Cook County State’s Attorney Kim Foxx’s office announced Friday it would not bring charges in the fatal shooting of a Black security guard by a white police officer outside a Robbins bar in 2018.
Jemel Roberson, 26, was armed and working security at Manny’s Blue Room Lounge and had just subdued a suspected gunman after a barroom shooting when he was shot to death by Midlothian police officer Ian Covey. Midlothian police responded to the barroom shooting, which injured four people, to assist Robbins police.
Foxx’s office “concluded that the totality of the evidence is insufficient to support criminal charges against Midlothian Police Officer Ian Covey,” according to a statement released by her office Friday morning.
“While this conclusion may not be the result that many have hoped for, I can assure you that this investigation was conducted with the highest level of scrutiny by prosecutors in my office’s Law Enforcement Accountability Division and the Illinois State Police Public Integrity Task Force,” Foxx said in the statement.
“I am acutely aware in this age of civil unrest that police-involved shootings are viewed under a microscope, as they very well should be. The death of Jemel Roberson is tragically heartbreaking, and while it might feel to some people like justice was not served here, I have both an ethical and legal obligation to make charging decisions based on the law and the evidence.”
Police bodycam footage shows a fellow security guard telling a police officer after the shooting: “[Covey] comes up, inside the f—— club, with his rifle pointed at every f—— body. [Roberson] had his gun still out, holding the offender on the ground . . . [Covey told] him to drop his gun.”

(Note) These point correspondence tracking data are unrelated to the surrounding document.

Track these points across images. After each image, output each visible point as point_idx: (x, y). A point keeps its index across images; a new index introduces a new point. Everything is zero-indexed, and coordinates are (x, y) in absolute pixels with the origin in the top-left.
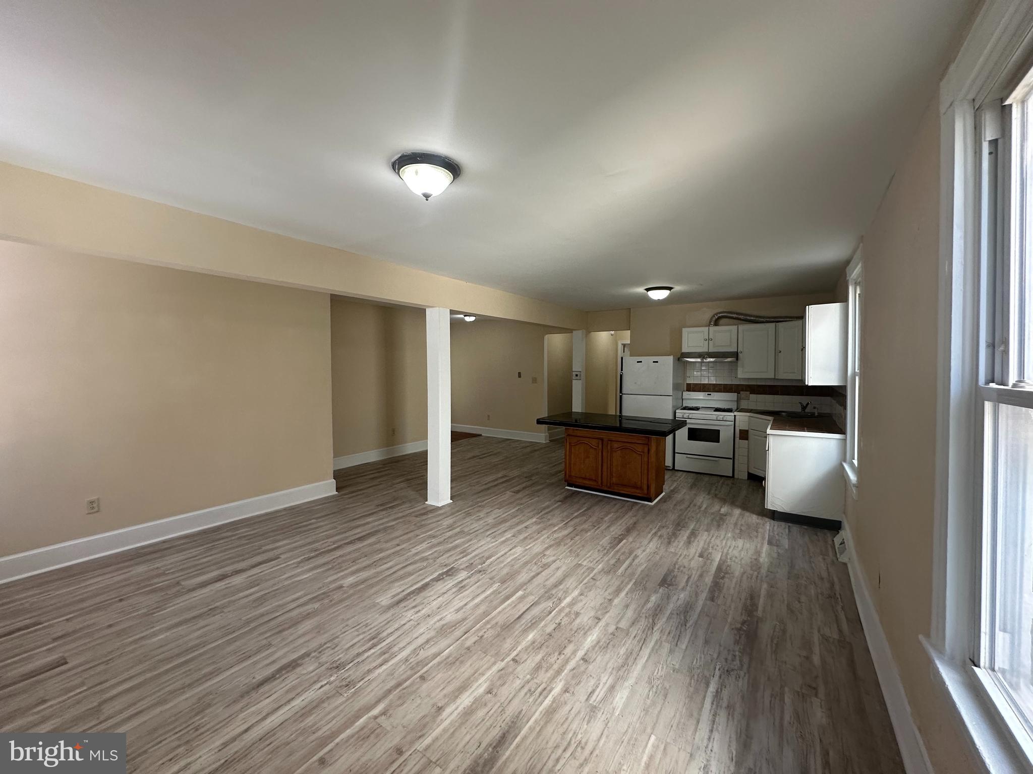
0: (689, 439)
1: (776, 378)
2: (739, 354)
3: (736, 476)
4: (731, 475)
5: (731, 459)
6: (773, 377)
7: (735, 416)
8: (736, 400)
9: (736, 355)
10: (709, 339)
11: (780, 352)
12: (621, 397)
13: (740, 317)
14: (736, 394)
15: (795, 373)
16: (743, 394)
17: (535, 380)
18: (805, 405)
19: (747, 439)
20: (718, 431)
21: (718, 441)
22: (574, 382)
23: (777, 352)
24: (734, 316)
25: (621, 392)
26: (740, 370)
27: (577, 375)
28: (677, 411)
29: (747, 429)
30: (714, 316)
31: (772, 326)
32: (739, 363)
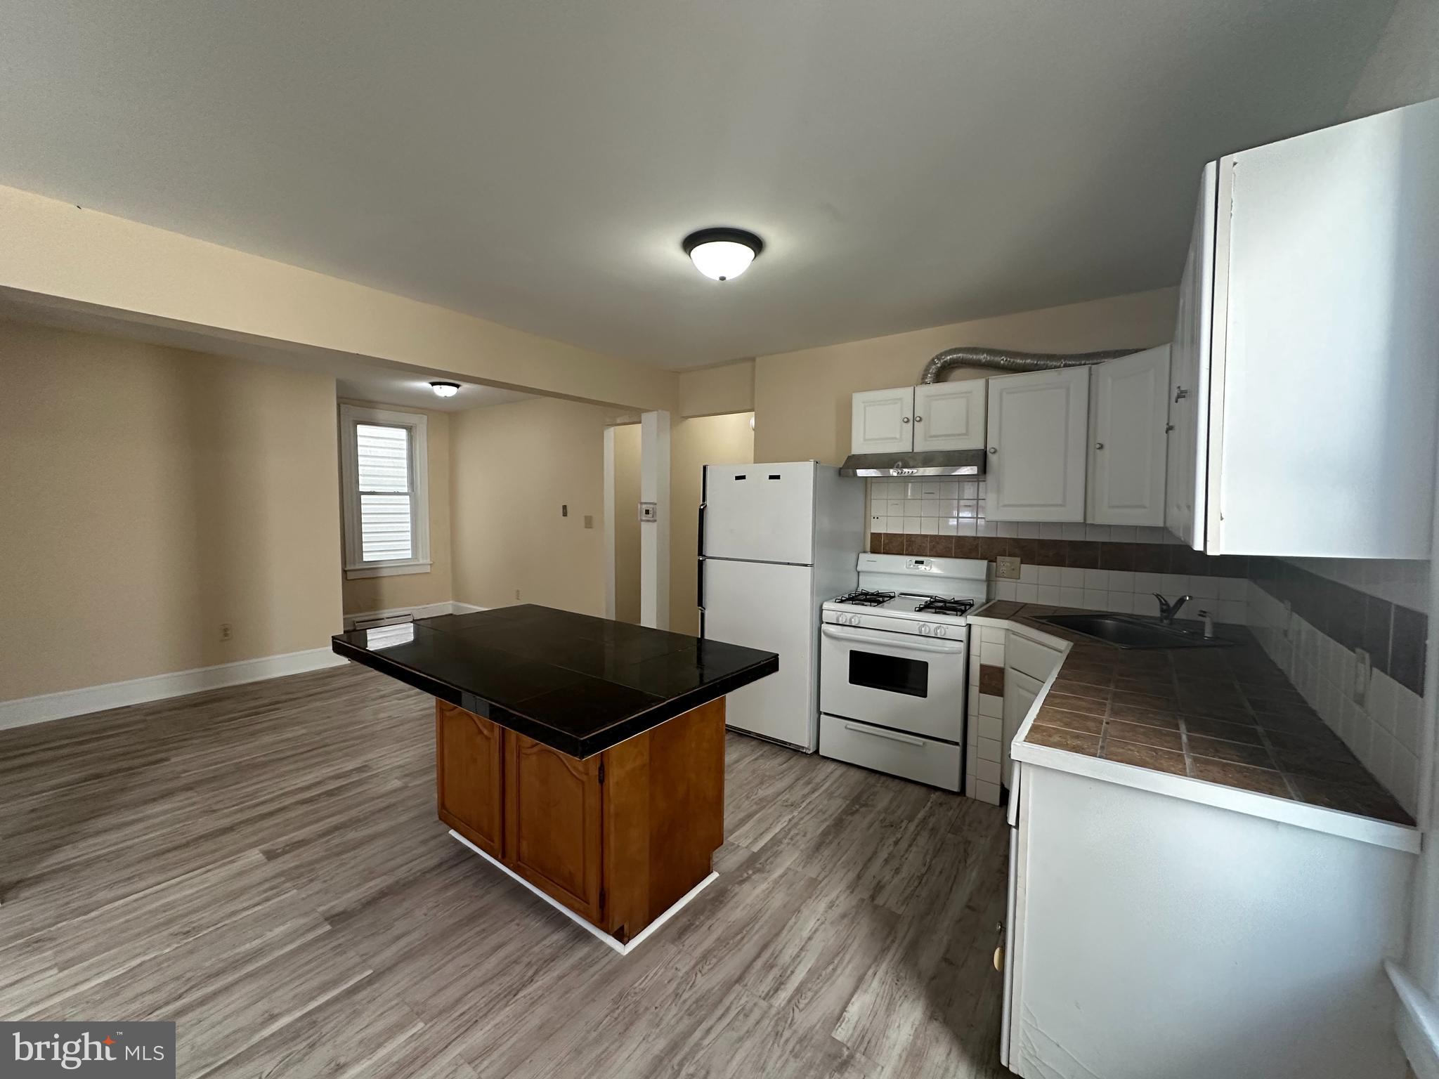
0: (852, 681)
1: (1089, 522)
2: (990, 455)
3: (970, 792)
4: (956, 789)
5: (957, 744)
6: (1079, 519)
7: (969, 626)
8: (984, 577)
9: (981, 459)
10: (916, 419)
11: (1101, 447)
12: (701, 564)
13: (997, 359)
14: (985, 562)
15: (1145, 507)
16: (1005, 563)
17: (589, 522)
18: (1172, 602)
19: (1000, 692)
20: (925, 665)
21: (923, 694)
22: (644, 526)
23: (1092, 447)
24: (983, 357)
25: (701, 552)
26: (991, 500)
27: (647, 512)
28: (825, 606)
29: (999, 664)
30: (932, 362)
31: (1078, 375)
32: (990, 477)
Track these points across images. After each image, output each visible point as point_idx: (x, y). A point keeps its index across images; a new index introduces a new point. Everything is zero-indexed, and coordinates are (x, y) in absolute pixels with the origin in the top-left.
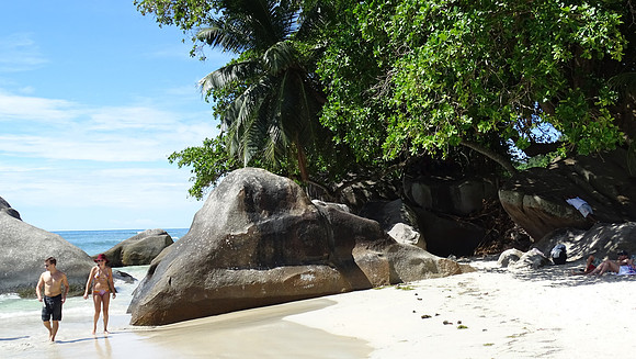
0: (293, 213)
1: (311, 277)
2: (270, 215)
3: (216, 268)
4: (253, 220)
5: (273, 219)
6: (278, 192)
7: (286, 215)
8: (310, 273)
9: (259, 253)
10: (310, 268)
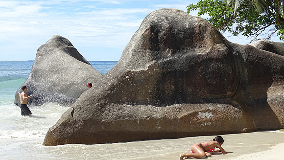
0: (198, 52)
1: (209, 115)
2: (174, 53)
3: (114, 103)
4: (156, 58)
5: (176, 56)
6: (185, 31)
7: (190, 53)
8: (208, 111)
9: (158, 89)
10: (210, 106)
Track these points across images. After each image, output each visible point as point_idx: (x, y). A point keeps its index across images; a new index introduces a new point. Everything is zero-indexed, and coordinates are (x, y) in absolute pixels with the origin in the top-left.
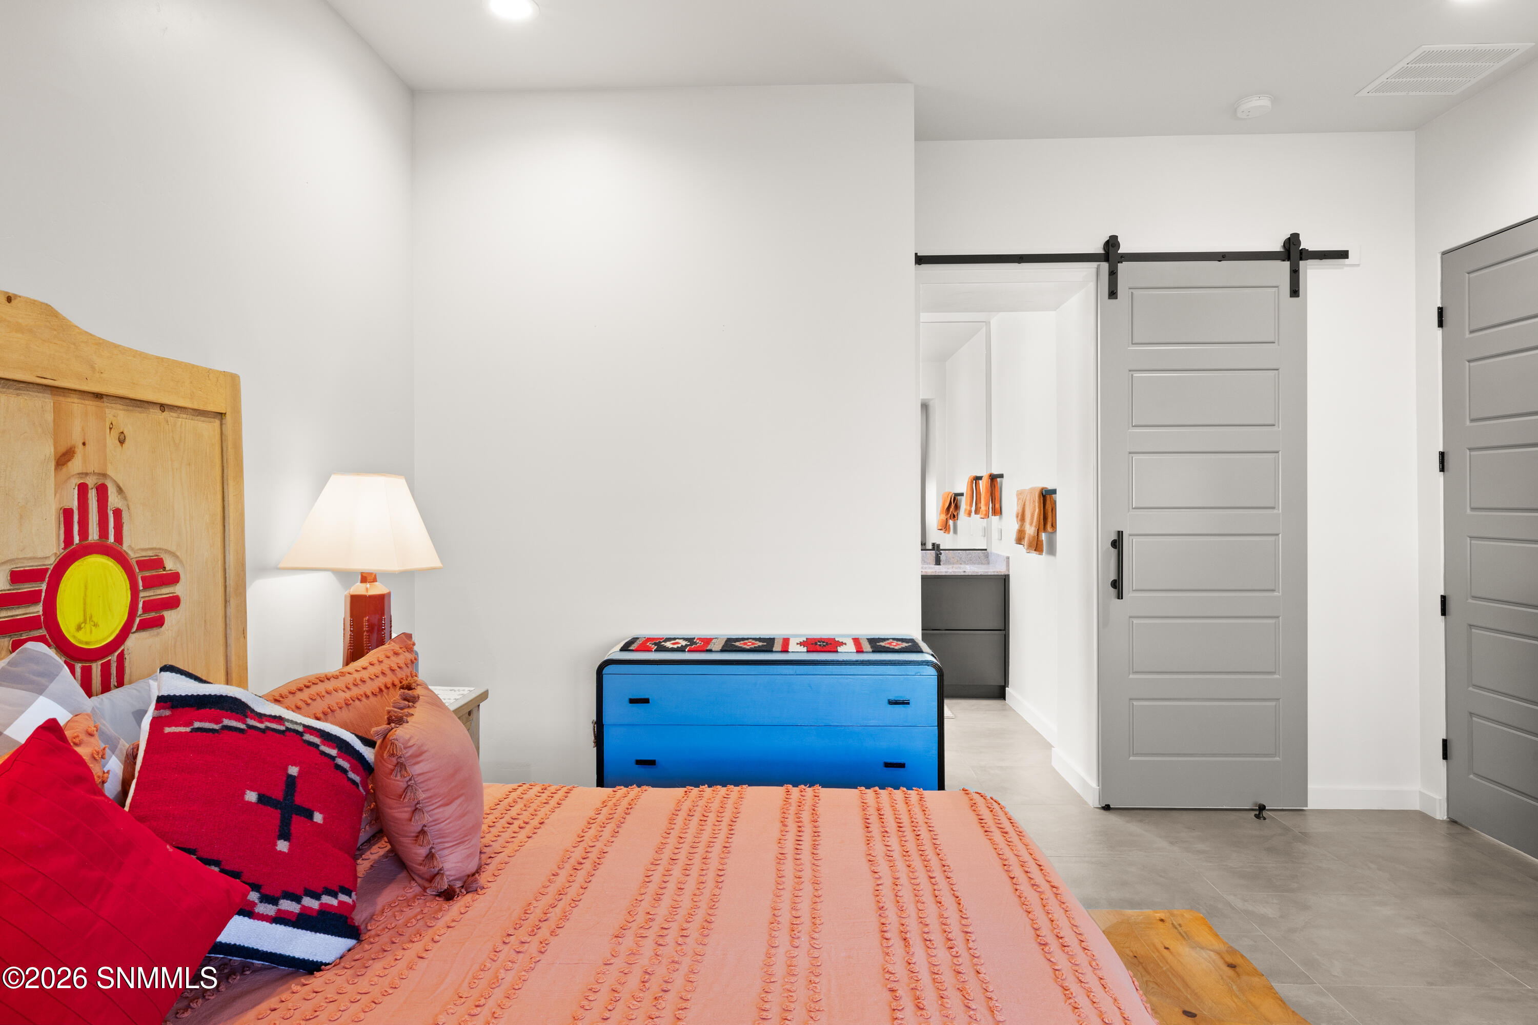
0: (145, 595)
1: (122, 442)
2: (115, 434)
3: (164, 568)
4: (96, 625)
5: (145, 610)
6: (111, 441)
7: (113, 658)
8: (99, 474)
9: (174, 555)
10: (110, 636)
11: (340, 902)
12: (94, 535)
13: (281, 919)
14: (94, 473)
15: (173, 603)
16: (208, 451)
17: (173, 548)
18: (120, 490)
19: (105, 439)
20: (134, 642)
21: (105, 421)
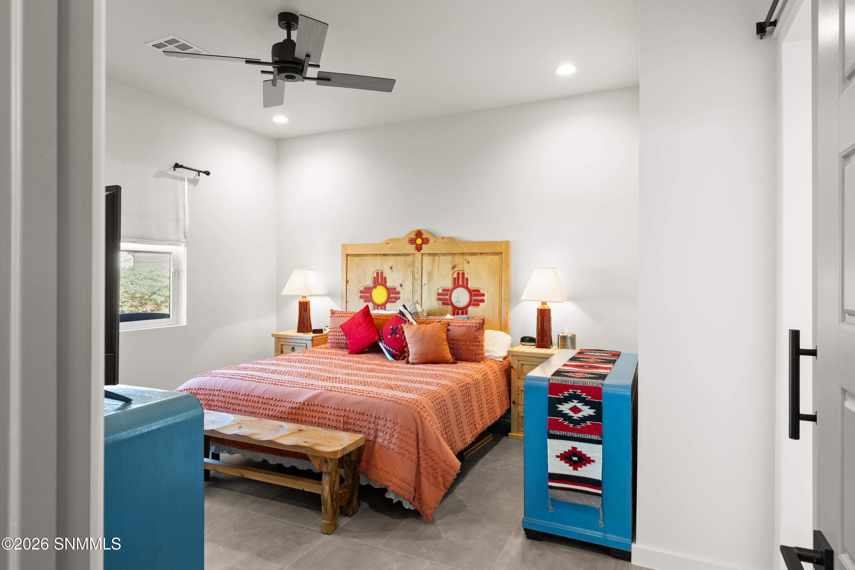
0: (474, 298)
1: (468, 263)
2: (467, 261)
3: (480, 292)
4: (460, 302)
5: (474, 301)
6: (466, 263)
7: (465, 310)
8: (463, 270)
9: (482, 289)
10: (464, 305)
11: (393, 351)
12: (461, 283)
13: (384, 347)
14: (461, 270)
15: (483, 301)
16: (496, 263)
17: (483, 288)
18: (468, 274)
19: (464, 263)
20: (470, 308)
21: (464, 259)
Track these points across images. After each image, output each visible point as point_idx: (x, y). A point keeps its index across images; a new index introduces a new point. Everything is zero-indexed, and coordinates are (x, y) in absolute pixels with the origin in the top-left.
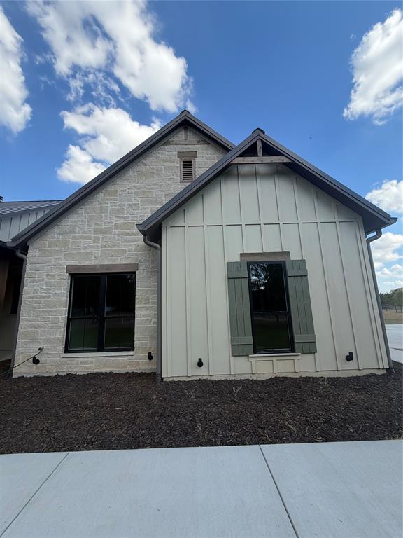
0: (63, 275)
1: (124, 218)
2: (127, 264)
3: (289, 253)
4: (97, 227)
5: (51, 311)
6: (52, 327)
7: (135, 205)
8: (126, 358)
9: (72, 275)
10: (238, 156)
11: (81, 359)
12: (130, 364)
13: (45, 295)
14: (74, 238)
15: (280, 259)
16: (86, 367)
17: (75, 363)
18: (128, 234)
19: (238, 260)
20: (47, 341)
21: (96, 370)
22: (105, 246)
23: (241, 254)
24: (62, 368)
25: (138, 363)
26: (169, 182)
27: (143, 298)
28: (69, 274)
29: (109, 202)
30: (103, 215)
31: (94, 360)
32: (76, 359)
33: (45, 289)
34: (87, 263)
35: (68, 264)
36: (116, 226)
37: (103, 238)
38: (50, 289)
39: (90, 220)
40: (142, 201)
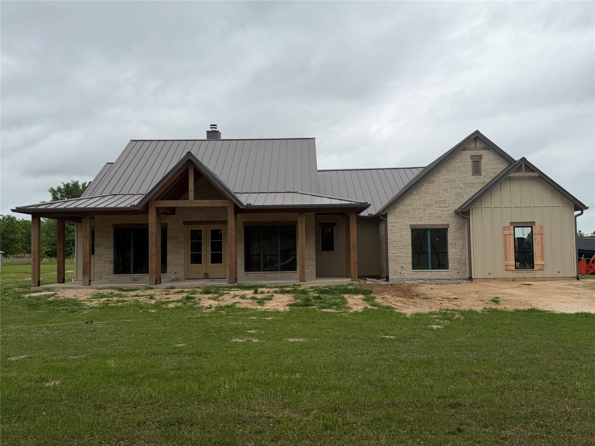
0: (408, 230)
1: (440, 197)
2: (443, 224)
4: (424, 202)
5: (404, 248)
7: (445, 189)
8: (446, 273)
11: (423, 273)
12: (447, 275)
13: (400, 240)
14: (412, 209)
16: (426, 276)
17: (419, 274)
18: (442, 207)
19: (509, 225)
20: (404, 263)
22: (430, 214)
23: (510, 222)
24: (413, 276)
25: (452, 275)
26: (465, 175)
27: (453, 243)
28: (411, 229)
29: (430, 187)
30: (427, 195)
32: (420, 273)
33: (399, 237)
34: (421, 223)
35: (411, 224)
36: (435, 202)
37: (428, 209)
38: (402, 237)
39: (420, 198)
40: (449, 187)
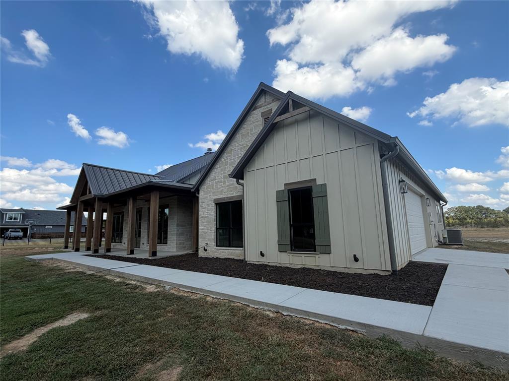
0: (213, 204)
2: (238, 196)
3: (315, 179)
5: (209, 224)
6: (210, 233)
8: (240, 251)
9: (217, 204)
10: (277, 116)
11: (222, 250)
12: (241, 255)
13: (207, 216)
14: (216, 183)
15: (309, 185)
16: (224, 255)
17: (220, 252)
19: (283, 189)
20: (209, 240)
21: (228, 257)
23: (285, 184)
24: (215, 254)
28: (215, 203)
29: (228, 158)
31: (226, 251)
32: (220, 250)
33: (206, 213)
34: (221, 196)
35: (214, 198)
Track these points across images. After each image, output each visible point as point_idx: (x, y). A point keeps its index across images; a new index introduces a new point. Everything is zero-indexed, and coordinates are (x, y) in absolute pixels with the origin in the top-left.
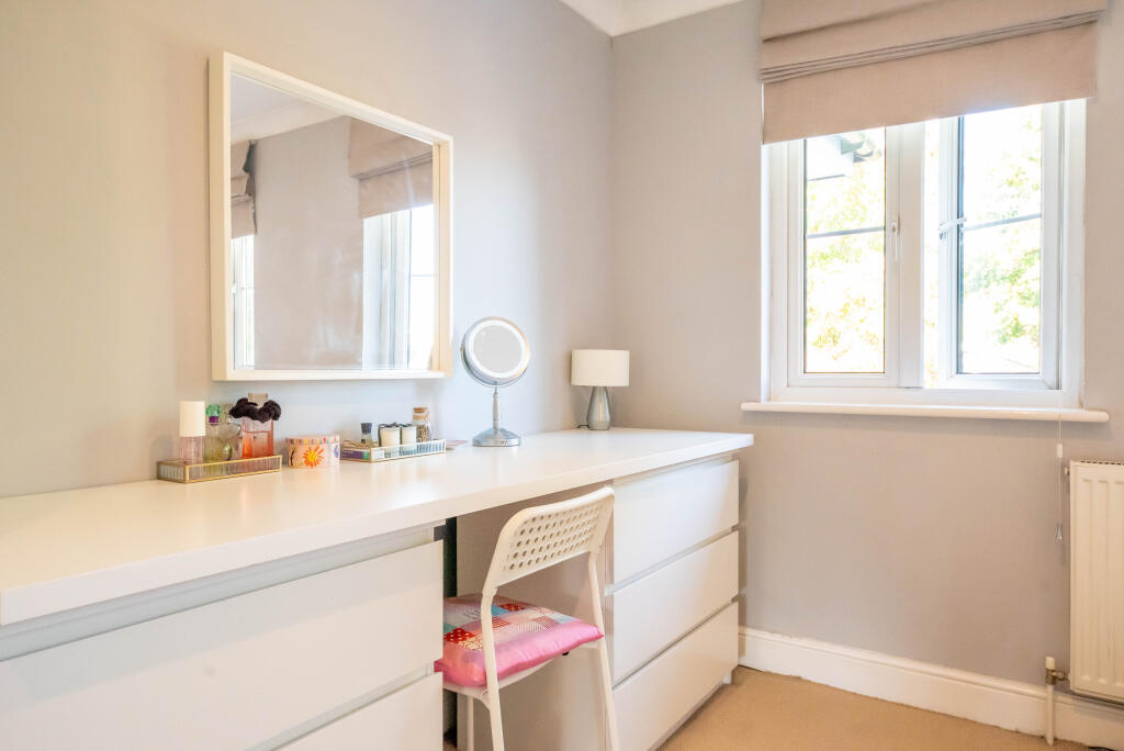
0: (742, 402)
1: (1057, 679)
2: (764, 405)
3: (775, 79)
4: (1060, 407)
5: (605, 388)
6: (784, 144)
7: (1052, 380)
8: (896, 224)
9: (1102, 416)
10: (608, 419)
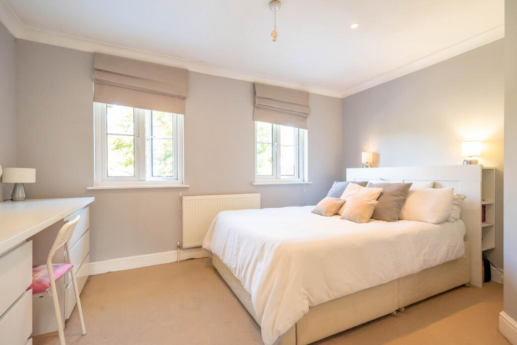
0: (87, 187)
1: (180, 247)
2: (95, 187)
3: (98, 83)
4: (177, 184)
5: (23, 183)
6: (100, 103)
7: (176, 178)
8: (138, 135)
9: (188, 186)
10: (25, 196)
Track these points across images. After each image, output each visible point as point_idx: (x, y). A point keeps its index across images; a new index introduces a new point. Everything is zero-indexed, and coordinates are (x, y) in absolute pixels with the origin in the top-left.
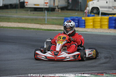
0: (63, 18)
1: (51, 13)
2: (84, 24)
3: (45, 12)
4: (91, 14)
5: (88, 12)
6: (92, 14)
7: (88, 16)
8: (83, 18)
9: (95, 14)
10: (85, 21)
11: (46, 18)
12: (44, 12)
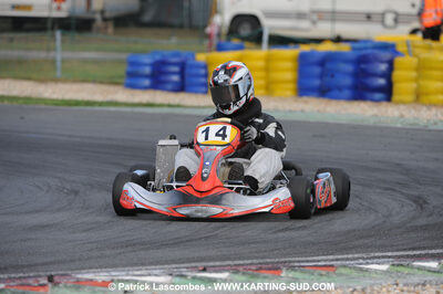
0: (124, 56)
1: (77, 36)
2: (203, 80)
3: (54, 36)
4: (229, 40)
5: (219, 35)
6: (236, 42)
7: (220, 48)
8: (201, 58)
9: (244, 39)
10: (205, 67)
11: (59, 56)
12: (49, 33)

The security guard who witnessed the shooting said on the bodycam video that he told Covey to “cool out, he’s working with us” but that Covey “shot him four or five times after we told [Covey that Roberson] is with us.”
Midlothian Police Chief Daniel Delaney has called Roberson’s death a tragic instance of “blue-on-blue friendly fire.”
Roberson, who lived in Homan Square, aspired to be a police officer and had an affinity for playing the organ at a number of churches across the city.
He had an infant son at the time of his death.
The Lane Tech grad has since been called a “hero” for subduing a gunman that night.
Roberson’s mother, Beatrice Roberson, said last year: “I want justice for my son. I want this officer put away.”
A message left Friday morning with Midlothian police seeking information on Covey was not immediately returned.
Covey was placed on administrative leave from the department after the shooting.